## [Tasks for this exercise]
#1 List every person named in the passage about Kenneth Appel below, other than Kenneth Appel himself.
#2 From the passage about Kenneth Appel below, copy the stretch from "Kenneth Ira Appel" through "the same color." word for word.

## [Reading text]
Kenneth Ira Appel (October 8, 1932 – April 19, 2013) was an American mathematician who in 1976, with colleague Wolfgang Haken at the University of Illinois at Urbana-Champaign, solved one of the most famous problems in mathematics, the four-color theorem. They proved that any two-dimensional map, with certain limitations, can be filled in with four colors without any adjacent "countries" sharing the same color.

Appel was born in Brooklyn, New York, on October 8, 1932, and he died in Dover, New Hampshire, on April 19, 2013, after being diagnosed with esophageal cancer in October 2012. He grew up in Queens, New York, and was the son of Irwin Appel and Lillian Sender Appel. He worked as an actuary for a brief time and then served in the U.S. Army for two years at Fort Benning, Georgia, and in Baumholder, Germany. In 1959, he finished his doctoral program at the University of Michigan, and he also married Carole S. Stein in Philadelphia. The couple moved to Princeton, New Jersey, where Kenneth worked for the Institute for Defense Analyses from 1959 to 1961. His main work at the Institute for Defense Analyses was doing research in cryptography. Toward the end of his life, in 2012, he was elected a Fellow of the American Mathematical Society.

## [Supplied entries]
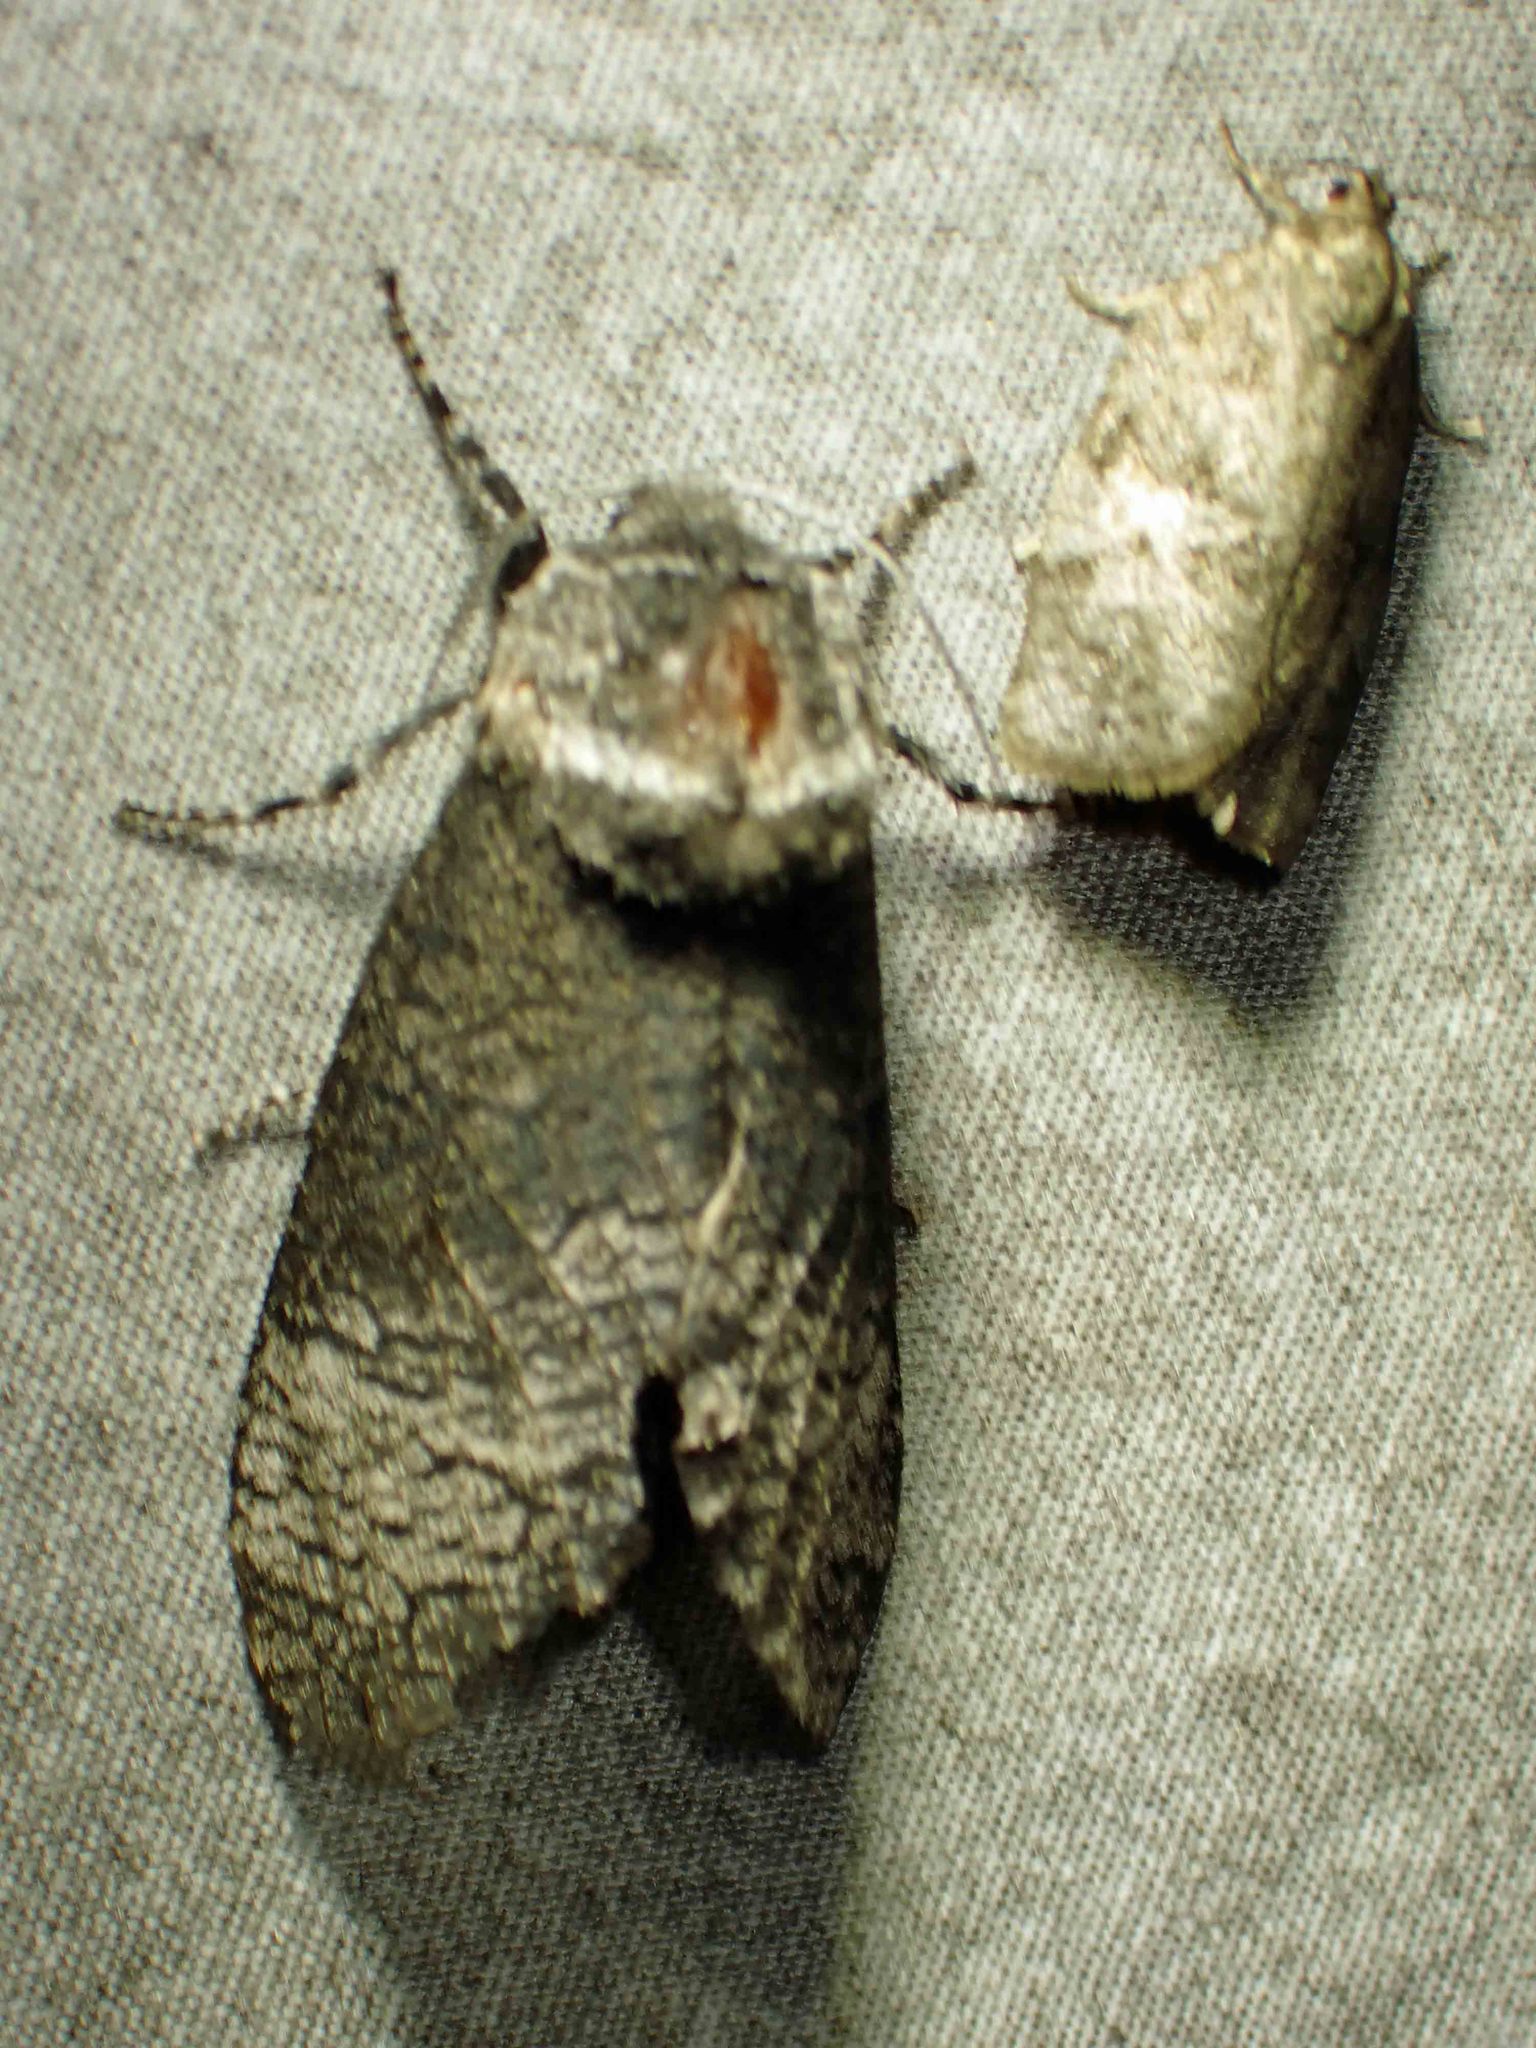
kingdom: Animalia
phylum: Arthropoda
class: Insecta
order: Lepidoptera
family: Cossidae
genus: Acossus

--

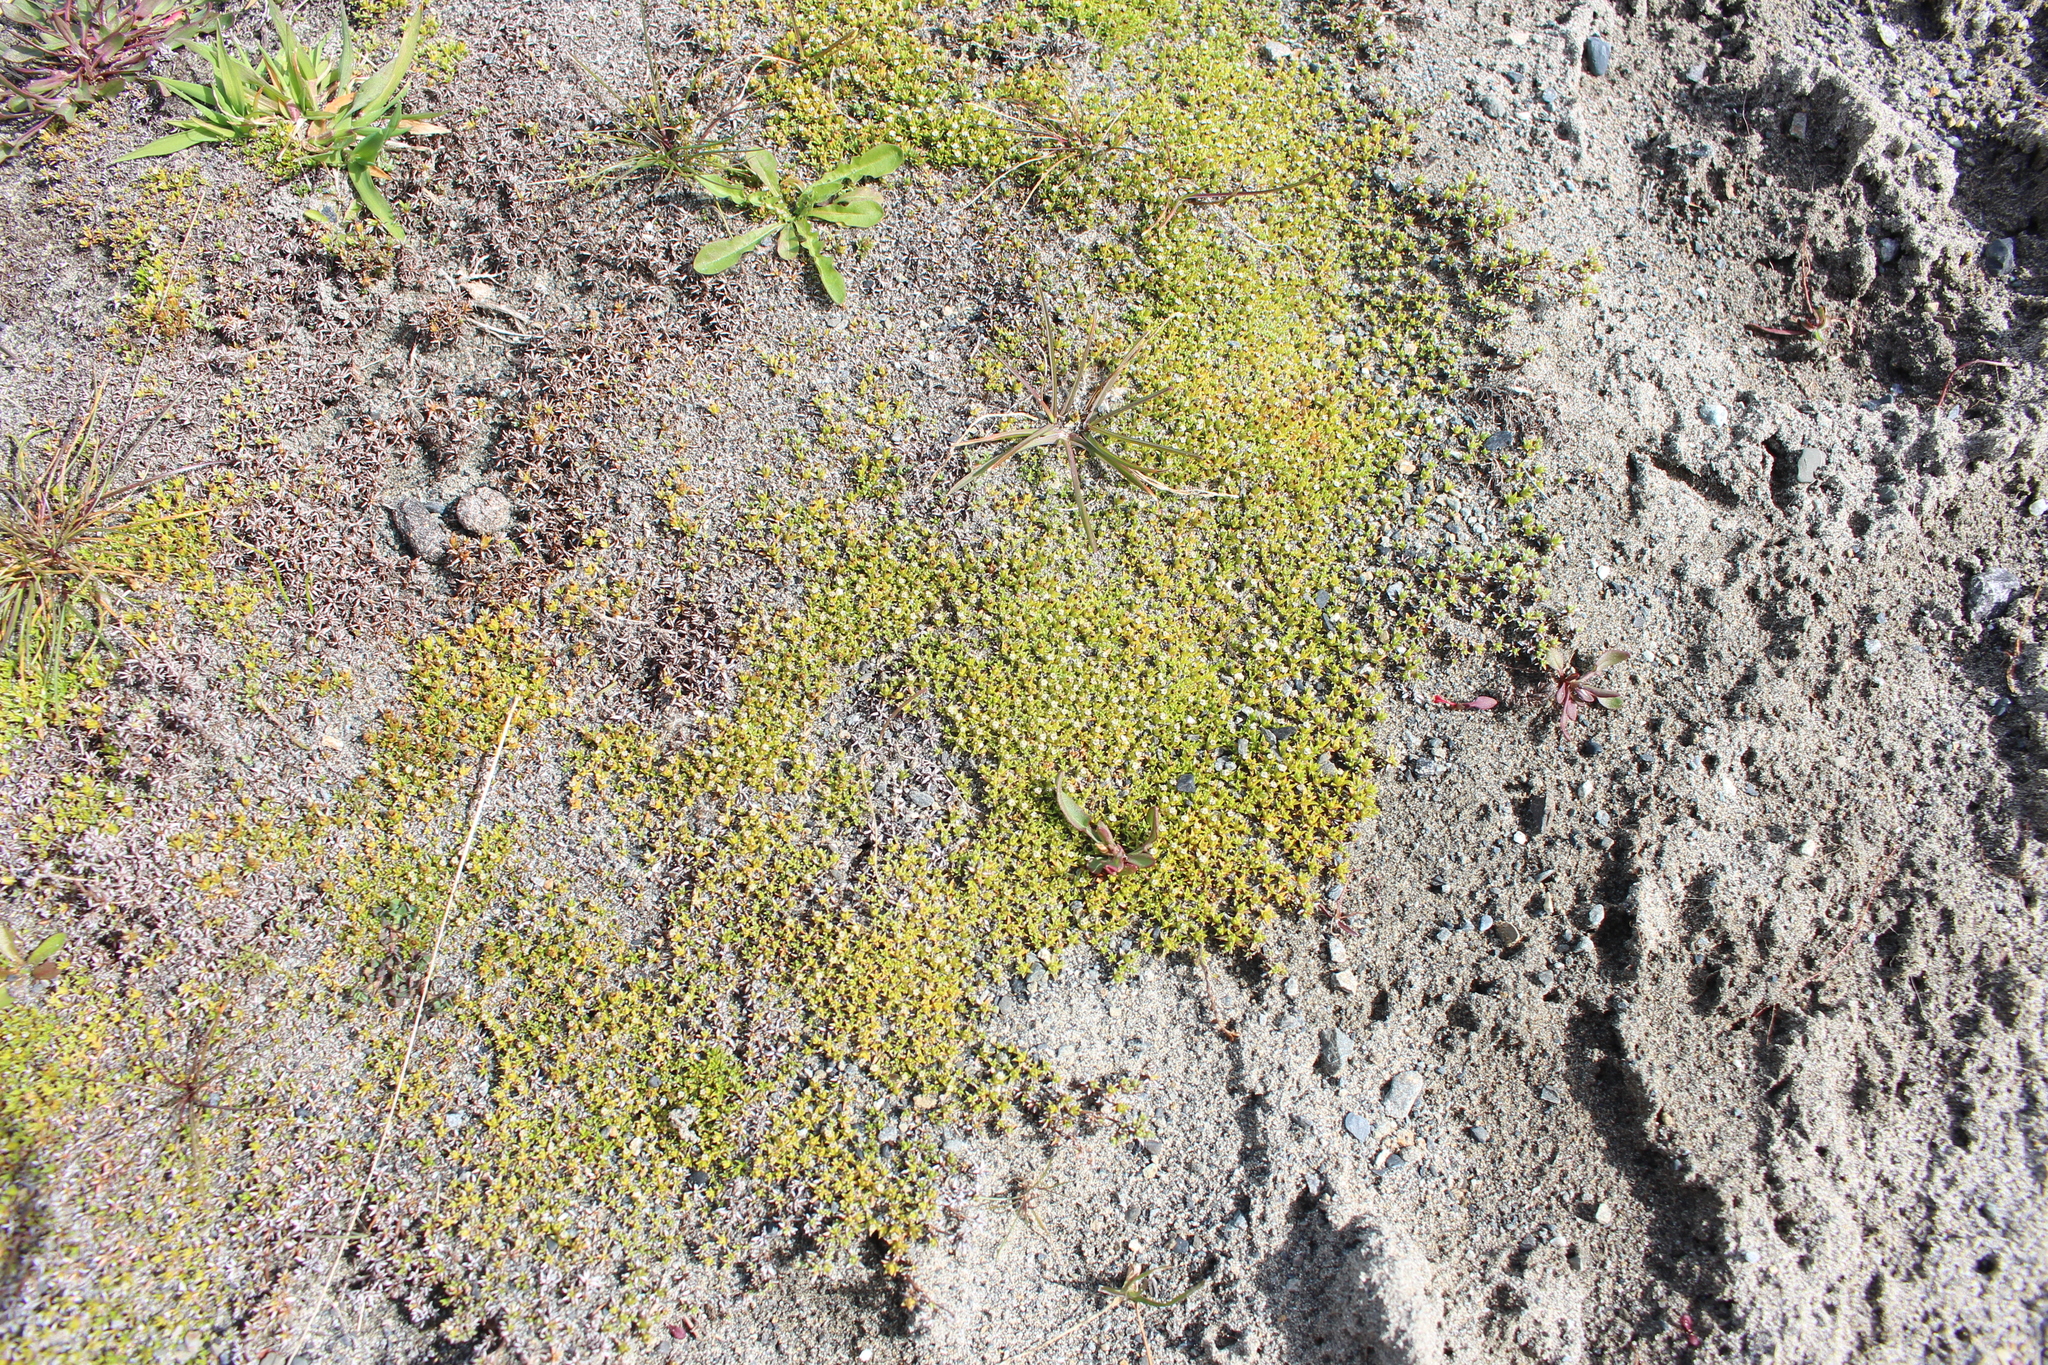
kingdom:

## [Exercise solutions]
#1
Wolfgang Haken
Irwin Appel
Lillian Sender Appel
Carole S. Stein

#2
Kenneth Ira Appel (October 8, 1932 – April 19, 2013) was an American mathematician who in 1976, with colleague Wolfgang Haken at the University of Illinois at Urbana-Champaign, solved one of the most famous problems in mathematics, the four-color theorem. They proved that any two-dimensional map, with certain limitations, can be filled in with four colors without any adjacent "countries" sharing the same color.